Texas filed a petition with the U.S. Court of Appeals in Washington yesterday, saying the EPA didn’t give adequate notice or allow for comments on a proposed federal takeover of the state’s air permitting program on Jan. 2. Last night, the court ordered the agency to hold off on its plan while the court considers whether to delay the move until the case is resolved.
The appeals court ordered the EPA to respond to Texas’s motion by Jan. 6. Challenges to federal rules are brought directly to appeals courts.
Because Texas had not adopted a plan for implementing the EPA’s climate rules, the EPA was all set to take charge of greenhouse gas permitting in Texas starting Jan 2. This takeover has been blocked at least temporarily. So for the time being, emissions will not be regulated in Texas. The rest of the country, however, is screwed.

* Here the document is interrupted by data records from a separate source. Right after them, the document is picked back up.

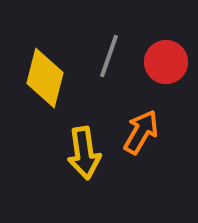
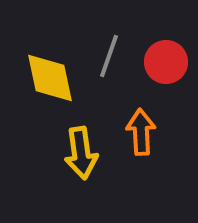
yellow diamond: moved 5 px right; rotated 26 degrees counterclockwise
orange arrow: rotated 33 degrees counterclockwise
yellow arrow: moved 3 px left
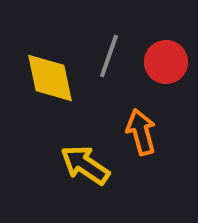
orange arrow: rotated 12 degrees counterclockwise
yellow arrow: moved 4 px right, 12 px down; rotated 132 degrees clockwise
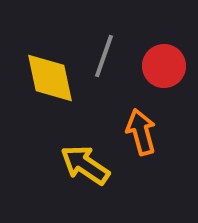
gray line: moved 5 px left
red circle: moved 2 px left, 4 px down
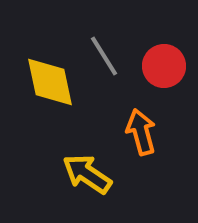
gray line: rotated 51 degrees counterclockwise
yellow diamond: moved 4 px down
yellow arrow: moved 2 px right, 9 px down
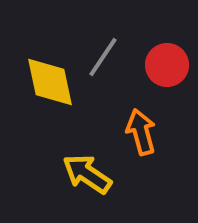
gray line: moved 1 px left, 1 px down; rotated 66 degrees clockwise
red circle: moved 3 px right, 1 px up
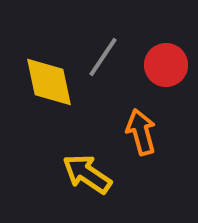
red circle: moved 1 px left
yellow diamond: moved 1 px left
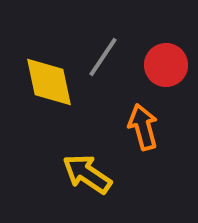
orange arrow: moved 2 px right, 5 px up
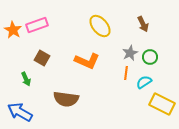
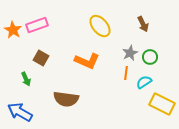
brown square: moved 1 px left
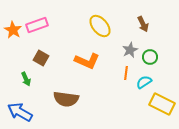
gray star: moved 3 px up
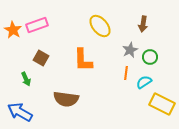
brown arrow: rotated 35 degrees clockwise
orange L-shape: moved 4 px left, 1 px up; rotated 65 degrees clockwise
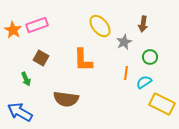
gray star: moved 6 px left, 8 px up
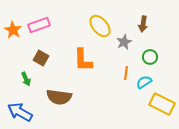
pink rectangle: moved 2 px right
brown semicircle: moved 7 px left, 2 px up
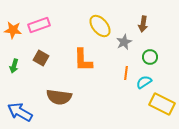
orange star: rotated 24 degrees counterclockwise
green arrow: moved 12 px left, 13 px up; rotated 40 degrees clockwise
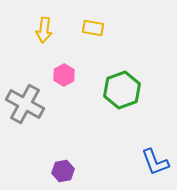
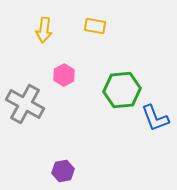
yellow rectangle: moved 2 px right, 2 px up
green hexagon: rotated 15 degrees clockwise
blue L-shape: moved 44 px up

In a little reported move, the Chicago Climate Exchange (CCX) is ending carbon trading this year — the very purpose for which it was founded. CCX will remain open for business, however, as it transitions into the murky world of dealing in carbon offsets.
Outside of a report in Crain’s Chicago Business and a soft-pedalled article in the certain-that-climate-control-regulation-is-coming trade publication Carbon Control News, the media has ignored the demise of the only voluntary U.S. effort at carbon trading.

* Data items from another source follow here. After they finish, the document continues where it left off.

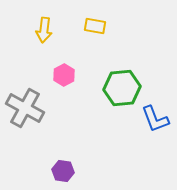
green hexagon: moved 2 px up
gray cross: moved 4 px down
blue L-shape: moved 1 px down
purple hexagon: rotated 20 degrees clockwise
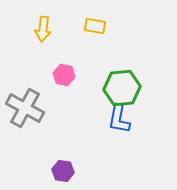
yellow arrow: moved 1 px left, 1 px up
pink hexagon: rotated 20 degrees counterclockwise
blue L-shape: moved 36 px left; rotated 32 degrees clockwise
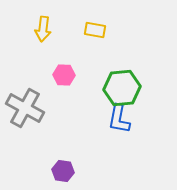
yellow rectangle: moved 4 px down
pink hexagon: rotated 10 degrees counterclockwise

CCX was sold earlier this year for $600 million to the New York Stock Exchange-listed IntercontinentalExchange (Symbol: ICE), an electronic futures and derivatives platform based in Atlanta and London. ICE also acquired the European Climate Exchange as part of the transaction. The ECX remains open to accomodate the Kyoto Protocol-required carbon trading among EU nations. The sale of CCX to ICE allowed climateers like Al Gore’s Generation Investment Management and Goldman Sachs to cash out of investments in CCX.
At its founding in November 2000, some estimated that the size of CCX’s carbon trading market could reach $500 billion. The CCX was the brainchild of Richard Sandor who used $1.1 million in grants from the Chicago-based Joyce Foundation to launch the CCX. Sandor received $98.5 million for his 16.5% stake in CCX when it was sold. Not bad for an idea that didn’t pan out.

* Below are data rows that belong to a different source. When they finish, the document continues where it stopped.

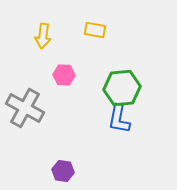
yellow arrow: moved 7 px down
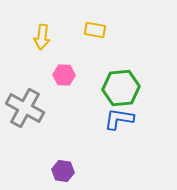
yellow arrow: moved 1 px left, 1 px down
green hexagon: moved 1 px left
blue L-shape: rotated 88 degrees clockwise
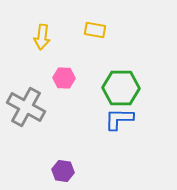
pink hexagon: moved 3 px down
green hexagon: rotated 6 degrees clockwise
gray cross: moved 1 px right, 1 px up
blue L-shape: rotated 8 degrees counterclockwise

Incredibly (but not surprisingly), although thousands of news articles have been published about CCX by the lamestream media over the years, a Nexis search revealed no news articles published about the demise of CCX in the five days since the CCX’s announcement.
With the demise of CCX carbon trading, only the still-pending Waxman-Markey bill is keeping cap-and-trade alive (technically, at least) in the U.S. According to JunkScience.com’s Cap-and-Trade Death Clock, however, Waxman-Markey only has about 68 days of life left before it, too, turns into a pumpkin.